Imitation of Life (Douglas Sirk, 1959): USA

Reviewed by Kathleen Amboy.  Viewed at the TCM Film Festival in Hollywood, CA.

  Director Douglas Sirk is best known for his melodramatic films of the 1950’s which dealt with social prejudices, shallow desires, unrequited love and spoiled offspring.

Imitation of Life  involves two working mothers, one white and one black, both single and raising daughters.  Lora Meredith (Lana Turner) aspires to advance from part-time model to full-time stage actress,  while Annie Johnson (Juanita Moore) is desperately in need of a place to live, as well as a job.

Lora is near panic when she loses sight of her young daughter at the Coney Island boardwalk, but Annie has kindly sat with the child until they are both reunited.  Fast becoming friends, Annie and her daughter are invited to stay with Lora and her child in their small apartment, exchanging household duties for room and board.

Moving ahead ten years, Lora becomes a highly sought after stage actress, while her daughter Susie (Sandra Dee) is preparing to graduate high school.  Annie is very much a part of the family, even acting as a surrogate mother to Susie since Lora is consumed with her career.  Since Annie’s own daughter (fair-skinned) Sarah Jane (Susan Kohner) has come of age, she struggles with her mother’s blackness.  Longing to live within the white world in which she was raised, Sarah Jane abandons the love of her mother for the life of a chorus girl in a seedy nightclub.

Lana Turner, the queen of melodrama,  excels as Lora Meredith, and yet regardless of how much the camera truly does love her, it is Susan Kohner and Juanita Moore which equally steal every scene they are in.  Both deliver standout performances as mother and daughter, who, despite a mutual love, can never come together and achieve what they most want from each other.  No surprise, Kohner and Moore each received an Oscar nomination as Best Supporting Actress for their respective roles.

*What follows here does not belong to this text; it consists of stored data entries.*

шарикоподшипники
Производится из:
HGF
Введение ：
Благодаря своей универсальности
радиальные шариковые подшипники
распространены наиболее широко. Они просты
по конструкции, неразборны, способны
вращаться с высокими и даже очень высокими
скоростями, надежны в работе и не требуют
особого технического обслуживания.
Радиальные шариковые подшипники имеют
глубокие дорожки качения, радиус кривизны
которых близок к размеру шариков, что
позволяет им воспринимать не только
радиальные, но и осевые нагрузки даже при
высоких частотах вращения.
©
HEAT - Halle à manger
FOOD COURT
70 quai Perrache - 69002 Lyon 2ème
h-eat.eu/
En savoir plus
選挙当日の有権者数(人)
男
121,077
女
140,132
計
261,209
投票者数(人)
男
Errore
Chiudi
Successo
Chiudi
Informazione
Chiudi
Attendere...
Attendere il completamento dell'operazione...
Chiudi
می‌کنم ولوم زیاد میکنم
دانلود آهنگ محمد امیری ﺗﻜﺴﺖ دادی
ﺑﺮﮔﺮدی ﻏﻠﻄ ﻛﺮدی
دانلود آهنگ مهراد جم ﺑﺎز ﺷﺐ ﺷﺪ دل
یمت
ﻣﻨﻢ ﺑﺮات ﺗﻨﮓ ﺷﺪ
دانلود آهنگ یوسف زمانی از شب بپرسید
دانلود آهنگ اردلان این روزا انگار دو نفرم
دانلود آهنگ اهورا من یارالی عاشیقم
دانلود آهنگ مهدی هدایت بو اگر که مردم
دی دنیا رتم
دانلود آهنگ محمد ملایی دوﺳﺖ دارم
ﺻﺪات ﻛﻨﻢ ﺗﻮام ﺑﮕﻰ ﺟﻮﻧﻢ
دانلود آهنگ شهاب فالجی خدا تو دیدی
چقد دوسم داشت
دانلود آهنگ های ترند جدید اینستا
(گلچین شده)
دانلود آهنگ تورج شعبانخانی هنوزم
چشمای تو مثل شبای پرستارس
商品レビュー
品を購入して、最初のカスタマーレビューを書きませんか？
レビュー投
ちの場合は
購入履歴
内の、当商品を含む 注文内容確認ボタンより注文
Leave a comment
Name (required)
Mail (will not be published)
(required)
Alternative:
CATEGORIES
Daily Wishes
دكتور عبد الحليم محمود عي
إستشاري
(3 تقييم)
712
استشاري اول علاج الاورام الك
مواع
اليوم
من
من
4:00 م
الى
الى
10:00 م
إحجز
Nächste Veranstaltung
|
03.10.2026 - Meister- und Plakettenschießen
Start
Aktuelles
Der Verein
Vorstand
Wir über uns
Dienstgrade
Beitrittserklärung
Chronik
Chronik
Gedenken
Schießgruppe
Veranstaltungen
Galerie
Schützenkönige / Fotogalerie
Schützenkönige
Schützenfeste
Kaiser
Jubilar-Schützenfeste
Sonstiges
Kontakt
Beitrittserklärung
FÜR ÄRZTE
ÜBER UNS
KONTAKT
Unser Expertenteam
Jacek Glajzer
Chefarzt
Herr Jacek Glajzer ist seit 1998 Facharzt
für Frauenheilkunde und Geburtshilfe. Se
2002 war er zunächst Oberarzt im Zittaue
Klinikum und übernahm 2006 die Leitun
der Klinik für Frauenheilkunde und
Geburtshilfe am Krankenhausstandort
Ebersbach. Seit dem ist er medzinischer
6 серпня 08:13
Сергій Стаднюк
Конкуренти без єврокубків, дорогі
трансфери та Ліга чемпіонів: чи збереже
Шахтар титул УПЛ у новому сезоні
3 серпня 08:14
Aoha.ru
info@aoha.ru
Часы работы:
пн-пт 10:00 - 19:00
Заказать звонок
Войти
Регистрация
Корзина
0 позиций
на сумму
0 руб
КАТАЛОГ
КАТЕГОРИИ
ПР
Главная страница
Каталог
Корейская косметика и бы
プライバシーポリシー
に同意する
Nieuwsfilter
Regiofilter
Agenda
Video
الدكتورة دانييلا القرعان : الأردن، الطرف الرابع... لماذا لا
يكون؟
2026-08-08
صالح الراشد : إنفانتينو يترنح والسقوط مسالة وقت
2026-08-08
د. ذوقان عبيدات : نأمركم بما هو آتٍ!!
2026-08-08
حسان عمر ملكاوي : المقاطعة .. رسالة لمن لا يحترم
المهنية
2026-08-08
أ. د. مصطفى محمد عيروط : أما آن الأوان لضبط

Sirk’s most popular films were considered chick-flick soap operas, and panned by critics, but were well-received by audiences.  Imitation of Life became the most lucrative film to date for Universal, and was in fact a remake from their  own 1934 John Stahl version.

Susan Kohner and Juanita Moore joined Robert Osborne for a Q & A session after this screening at the TCM Film Festival.  The audience enjoyed the candor between our wonderful host and these two great actresses, it was apparent that both had stayed friends these many years and they each had to agree that their roles in Imitation of Life were the juiciest of their careers.  Screened at the Egyptian, there is nothing quite like watching the close-ups of all these wonderful actors up on the big screen.

Although I do not readily concede to film remakes, there are a few instances where the remake will honor its predecessor rather than bring shame, and perhaps even eclipse the former.  These are a few examples which come to mind:  Little Women (1949), The Man Who Knew Too Much (1956), and An Affair to Remember (1957).  Having seen both versions of Imitation of Life several times, (and in this instance) it’s a tough call, but I’d have to say Sirk’s version tips the scales.  Both versions are available on DVD from TCM, and both worthy of screening.